KI-Glossar
Das vollständige Wörterbuch der Künstlichen Intelligenz
Conscious Artifact Quantification (AQ)
Advanced quantization method that identifies and preserves the layers or neurons most sensitive to precision reduction, thus minimizing model performance degradation while optimizing its size and speed.
Neural Network Pruning
Process of systematically removing weights, neurons, or entire layers deemed non-essential in a neural network, aiming to reduce its computational complexity and memory footprint for efficient deployment on edge devices.
MobileNetV3 Architecture
Family of convolutional neural network architectures optimized for mobile and embedded applications, using neural architecture search (NAS) and inverted residual blocks to balance accuracy and latency on low-resource hardware.
Deployment with TensorRT
NVIDIA's optimizer and runtime that converts trained AI models into a highly optimized inference engine for NVIDIA GPUs, applying techniques such as layer fusion, mixed-precision inference calibration, and kernel selection to maximize throughput.
OpenVINO Toolkit
Intel's toolkit designed to accelerate the deployment of computer vision and AI models across a wide range of Intel hardware, optimizing models via an intermediate representation (IR) and leveraging specific vector instructions (AVX, VNNI).
Mixed Precision Inference
AI model execution technique where calculations are performed using a combination of floating-point data types, such as FP16 for activations and FP32 for accumulations, to accelerate computations and reduce memory footprint on compatible GPUs.
ONNX Runtime
Cross-platform inference engine that allows running models in the Open Neural Network Exchange (ONNX) format, optimizing operations for the target hardware (CPU, GPU, NPU) and providing a unified API for deploying AI applications on various edge devices.

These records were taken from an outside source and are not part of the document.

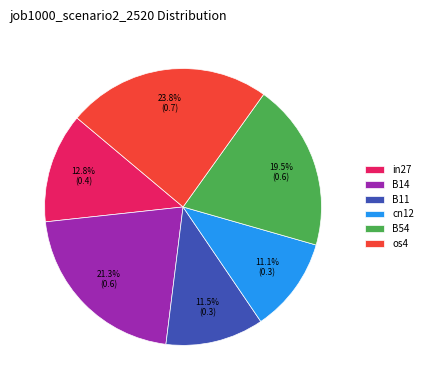

What percentage is NOT represented by cn12?

88.9%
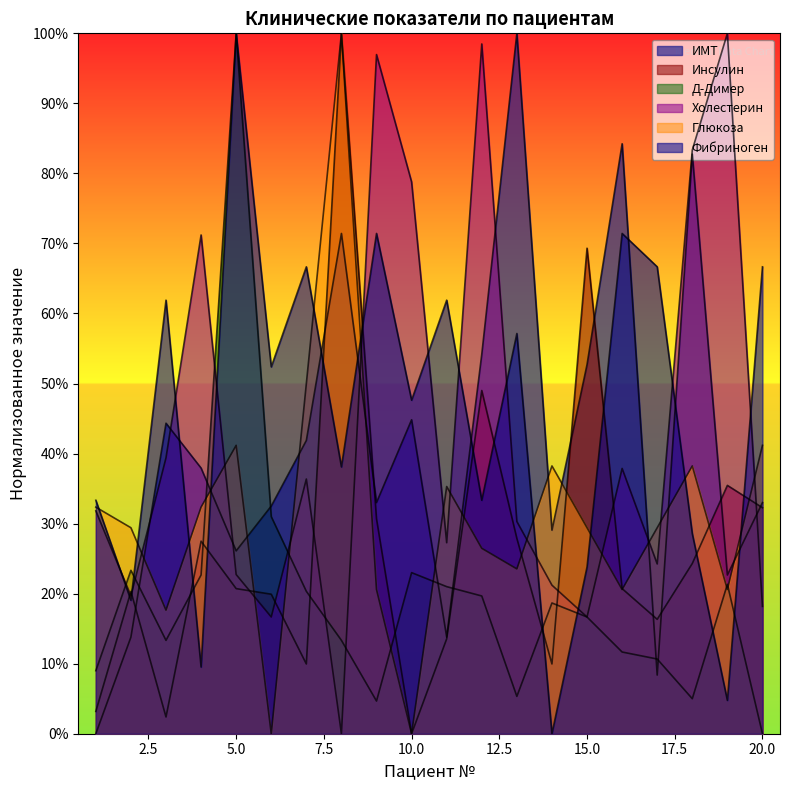

True or false: Глюкоза has a value of 0.6 at 11.

False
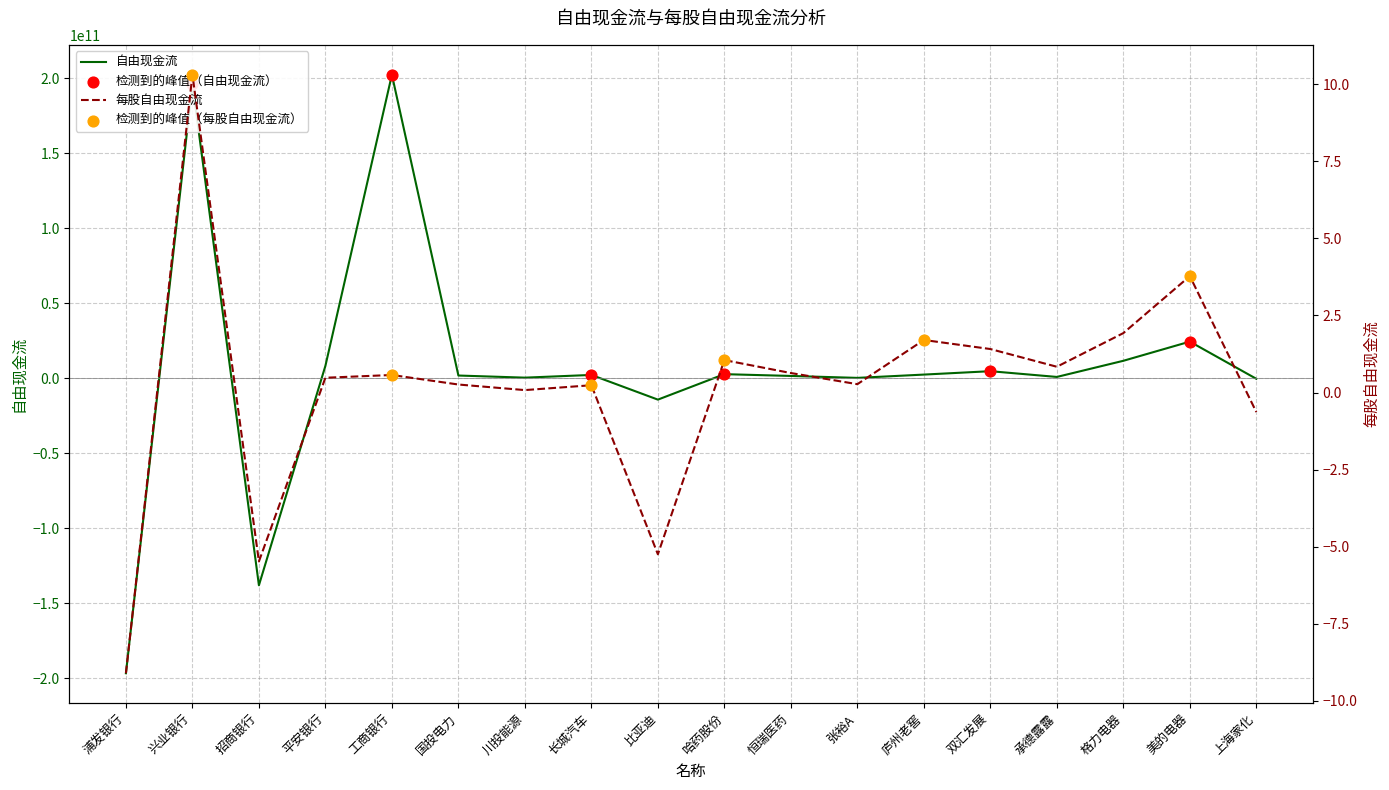

What is the total value across all series at 恒瑞医药?

1481630885.0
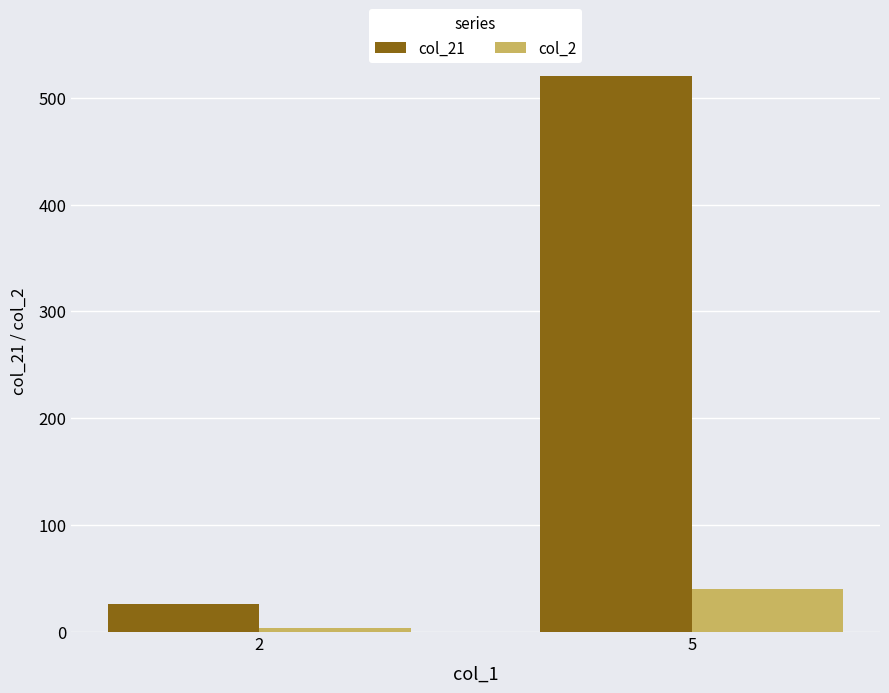

Rank the categories by col_21 value from highest to lowest.

5, 2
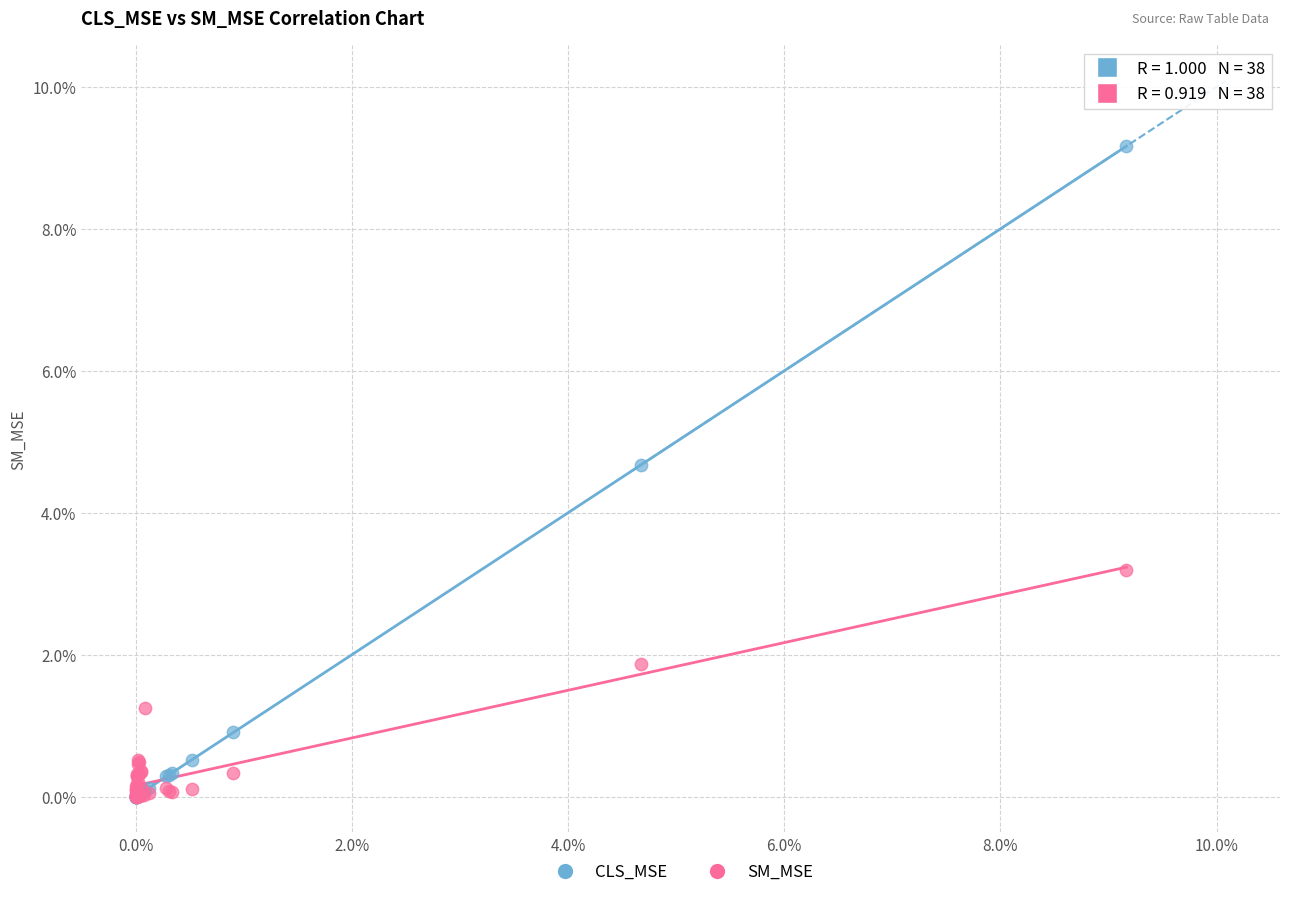

What are all the series names shown in the legend?

CLS_MSE, SM_MSE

AI Microcontroller (TinyML)
Machine learning domain aimed at running ultra-lightweight AI models on very low-power microcontrollers (with kilobytes of RAM and megahertz of CPU), requiring extreme optimization techniques like binary quantization and aggressive pruning.
Neural Processing Unit (NPU)
Specialized processing unit (ASIC or accelerator) designed to accelerate neural network operations, such as matrix multiplications and activation functions, with significantly higher energy efficiency than general-purpose CPUs and GPUs for AI workloads.
Layer Fusion
Compilation optimization technique that combines multiple successive layers of a neural network (for example, a convolution followed by batch normalization and an activation function) into a single operation, thereby reducing memory overhead and the number of data passes.
Accelerator Compilation
Process of translating a computational graph of an AI model into a set of instructions executable by a specific hardware accelerator (NPU, TPU, FPGA), mapping the model's operations to the optimized primitives of the target hardware.
Latency Optimization
Set of techniques aimed at minimizing the response time of an embedded vision system, including reducing model complexity, optimizing the processing pipeline, and using dedicated hardware to ensure real-time processing.
On-Chip Memory Management
Strategy for allocating and using the fast, limited SRAM memory available on a processor or accelerator, crucial for minimizing accesses to slower, more energy-consuming DRAM memory, a key factor in edge computing performance.
Neural Architecture Search (NAS) for Edge
Automated process of designing neural network architectures optimized for specific constraints such as latency, energy consumption, and model size, typical of edge devices, to find the best performance-efficiency trade-off.
Real-Time Object Detection on Edge
Computer vision application where highly optimized models like YOLO or SSD are deployed on edge devices to identify and locate objects in a video stream with latency on the order of tens of milliseconds, enabling instant reactions.
Lightweight Semantic Segmentation
Pixel-by-pixel classification task performed by simplified architecture models (e.g., BiSeNet, Fast-SCNN) designed to run on resource-constrained devices, balancing segmentation accuracy with real-time requirements.
Performance Profiling on Edge
Detailed analysis of AI model execution on a target device to identify computational bottlenecks, energy consumption, and resource usage, guiding optimization efforts to achieve performance objectives.